Put simply, politics is being conducted at the level of, say, the Jerry Springer Show, here and in many places (Brazil, much of Europe swept up in its own faux populists bashing minorities etc.).

Walter Lippmann was right (in his 1922 book, Public Opinion) when he said political reality is too complex for the masses to digest thoughtfully, and that confronted with it they descend to levels of idiocy that would make their input dangerous. He was WRONG to imagine that there would or should be an elite group of "experts" who socially engineer a relatively benign public consensus through think-tanks, media and the like. The more advanced media gets, the more we see educated "experts" and "pundits" happily feeding dumbed down sensationalism to the many eager consumers of idiocy.

The answer isn't Lippmann's "manufactured consensus" or the more sinister option of state-controlled media which is where all this is leading anyway. No, the educated journalists and "pundits" must stop putting idiots and their stunts online as well as on the front pages, essays and books where they are recycled and manipulated and distorted on Twitter, Facebook or whatever. When pols started getting Twitter accounts, I argued they should not have such accounts as "official" accounts. It would allow them to use legitimate government status and roles to disseminate bullshit at will. Sure enough, we got a lurid and obsessive Tweeter shortly thereafter in the WH. A president with an "official" Twitter account is like a modern-day equivalent of say Reagan or Clinton having their own TV Channels in the 80s or 90s plus having fan clubs (the equivalent of sympathetic "followers" online). Same idea.

Imagine a Reagan or Clinton skipping most press conferences in favor of controlling the flow of OFFICIAL information on TV shows they would produce themselves, and which would bear the imprimatur of the US Gov't. Unaccountable to even the press (which has become itself a Twitterized group of pundits each with their own fan-clubs and often TV shows or slots). The crass commercialization of the serious business of statecraft is really alarming when you stop and think how far it has sunk and how rapidly.

In the same way, journalists have used their increasingly glamorous status (remember when almost all journos were just schlubs who had their gigs and were mostly unknown and invisible?) to tantalize hordes of entertainment hungry consumers with gossip and lurid bullshit (Palin, birtherism, meaningless scandals etc.) to sell themselves and their product. Had they not covered Bolsonaro's idiot-stunts so much, his candidacy and even his stabbing would not have been such gigantic media feeding frenzies. If CNN and MSNBC had not given Trump SO MUCH airtime to spout out his bullshit Birther claims, he might not have run. If he had run but the media had not used footage and discussions of him and his candidacy as a go-to staple of entertainment, his success in politics would have been, imo, far less likely.

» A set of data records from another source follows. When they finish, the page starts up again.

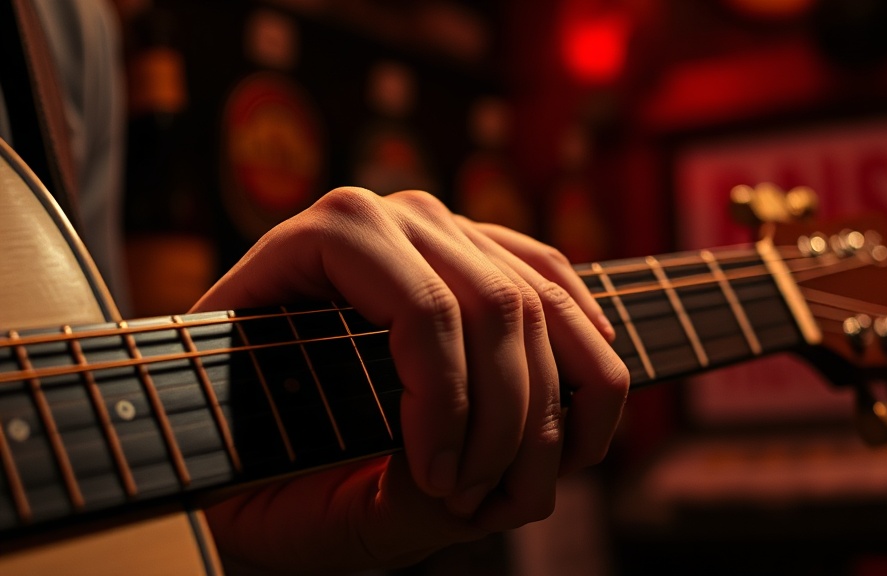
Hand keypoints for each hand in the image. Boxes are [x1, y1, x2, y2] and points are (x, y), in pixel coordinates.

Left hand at [192, 187, 628, 573]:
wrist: (255, 419)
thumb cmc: (256, 459)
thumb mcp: (290, 494)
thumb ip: (378, 498)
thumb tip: (474, 482)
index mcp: (326, 238)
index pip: (423, 310)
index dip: (448, 406)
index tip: (442, 488)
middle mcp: (398, 215)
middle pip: (499, 309)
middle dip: (507, 423)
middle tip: (477, 502)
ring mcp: (452, 228)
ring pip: (543, 310)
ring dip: (557, 412)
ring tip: (526, 491)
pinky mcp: (493, 253)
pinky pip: (564, 295)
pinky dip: (588, 362)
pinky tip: (587, 419)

As one Republican operative said, "If you treat politics like a game show, you might end up with an unhinged star from a game show in the White House."

A quote from a 2016 book by two social scientists that I've posted here about 20 or 30 times roughly echoes what Lippman intuitively understood in 1922:
“. . . . the typical citizen drops down to a lower level of mental performance as soon as he enters the political field. He argues and analyzes in a way which he would readily recognize as infantile within the sphere of his real interests. . . . cherished ideas and judgments we bring to politics are stereotypes and simplifications with little room for adjustment as the facts change. . . . . the real environment is altogether too big, too complex, and too fleeting for direct acquaintance. We are not equipped to deal with so much subtlety, so much variety, so many permutations and combinations. Although we have to act in that environment, we have to reconstruct it on a simpler model before we can manage it.”